Sprowston Boy is a winner

In the mid 80s, salesman Geoff Whiting and coal merchant Kenny Blanch bought a racehorse and named it after the road they both grew up on. The horse went on to romp home ahead of the pack at Royal Ascot, despite Sprowston Boy being a rank outsider.

Whiting’s granddaughter, Katie-anna, has taken the bare bones of this unlikely victory and fashioned them into a polished stage production in which she acts alongside Florence Wright. Using a bold mix of filmed inserts, archive footage and exotic headgear, the two of them take us back to a time that, despite being within the living memory of their Corn Hall audience, feels like a tale of a bygone era. Granted, there is talk of the relationship between humans and horses, much of which is accompanied by handsome visuals, but the title of Horse Play is something of a misnomer. Time and again Katie-Anna Whiting’s text focuses on the appalling misogyny that was suffocating the sport. While the enlightened attitude of Geoff Whiting and Kenny Blanch are hinted at, and we get to hear from Sprowston Boy himself, the emphasis is on Gay Kelleway, the female jockey they put their faith in. Plum voiced commentators and Hogarthian punters look on in swivel-eyed wonder as a woman dares to take on the almost exclusively male world of horse racing.

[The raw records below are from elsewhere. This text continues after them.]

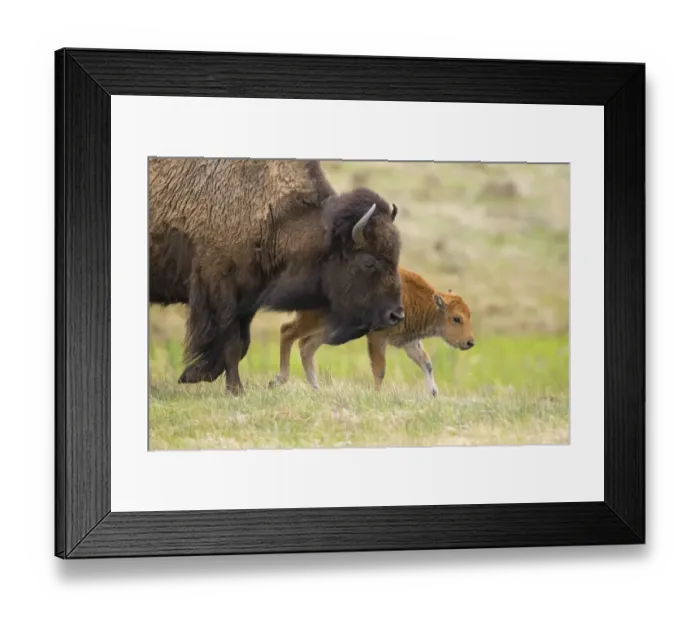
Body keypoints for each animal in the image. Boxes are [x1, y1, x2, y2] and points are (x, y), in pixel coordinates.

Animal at [149, 158, 405, 394]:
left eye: (396, 256)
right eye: (368, 261)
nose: (396, 315)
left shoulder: (247, 300)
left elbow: (241, 345)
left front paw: (195, 375)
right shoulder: (220, 291)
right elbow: (231, 344)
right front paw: (233, 389)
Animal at [269, 267, 475, 397]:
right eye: (456, 318)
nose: (470, 342)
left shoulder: (408, 341)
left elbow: (426, 362)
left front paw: (433, 393)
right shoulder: (378, 338)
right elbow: (380, 368)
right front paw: (376, 394)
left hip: (328, 331)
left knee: (306, 346)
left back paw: (315, 388)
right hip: (313, 322)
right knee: (287, 332)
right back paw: (279, 380)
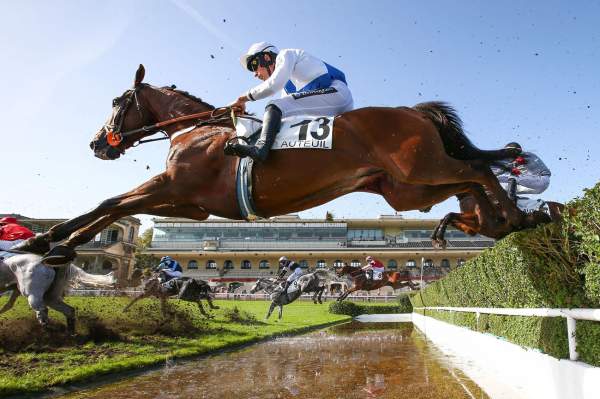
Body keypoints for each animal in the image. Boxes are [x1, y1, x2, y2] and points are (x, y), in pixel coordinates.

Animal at [18, 64, 536, 264]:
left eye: (117, 100)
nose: (97, 144)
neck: (194, 129)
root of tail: (415, 111)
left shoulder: (175, 186)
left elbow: (111, 201)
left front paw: (48, 238)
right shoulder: (191, 206)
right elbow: (118, 207)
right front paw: (57, 243)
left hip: (419, 168)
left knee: (478, 172)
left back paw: (511, 217)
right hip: (406, 187)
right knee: (467, 183)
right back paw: (489, 223)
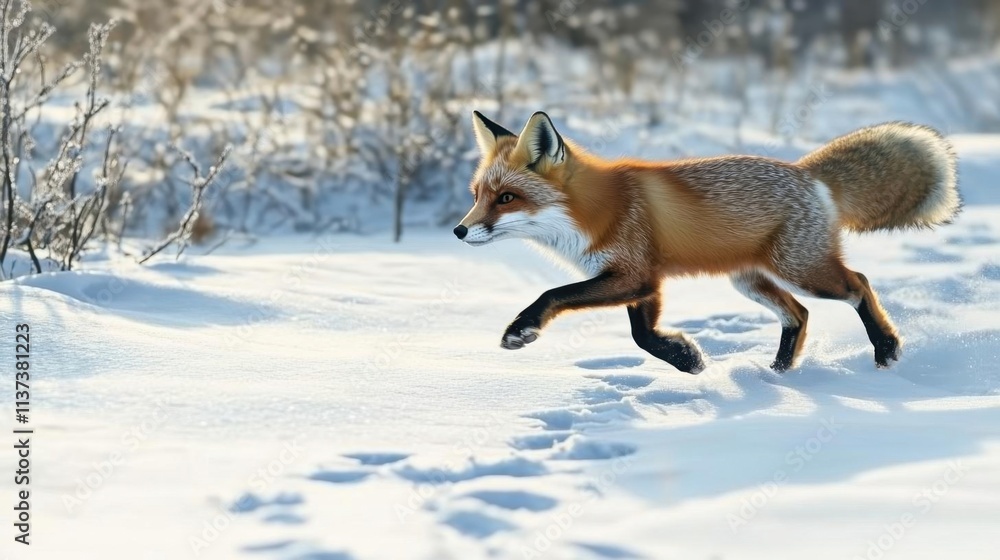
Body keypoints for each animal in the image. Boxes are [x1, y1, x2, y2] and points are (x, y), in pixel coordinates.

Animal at [454, 110, 960, 374]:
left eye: (507, 198)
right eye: (477, 195)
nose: (459, 231)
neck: (593, 211)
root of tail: (806, 173)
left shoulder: (633, 274)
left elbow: (554, 294)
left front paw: (522, 329)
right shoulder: (643, 281)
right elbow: (642, 335)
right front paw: (686, 358)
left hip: (803, 270)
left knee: (859, 284)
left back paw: (886, 349)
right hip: (750, 281)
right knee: (799, 314)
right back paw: (778, 374)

Wright and Whiting have a lot of fun having a poke at attitudes that were ludicrously outdated even at the time, though tellingly one of the most effective scenes is the chilling, and distinctively unfunny, confrontation between a predatory celebrity jockey and Kelleway in the kitchen she is required to change in. We would like to think things have changed, but it’s a sobering thought that it would be another 32 years before another female jockey would cross the finish line first.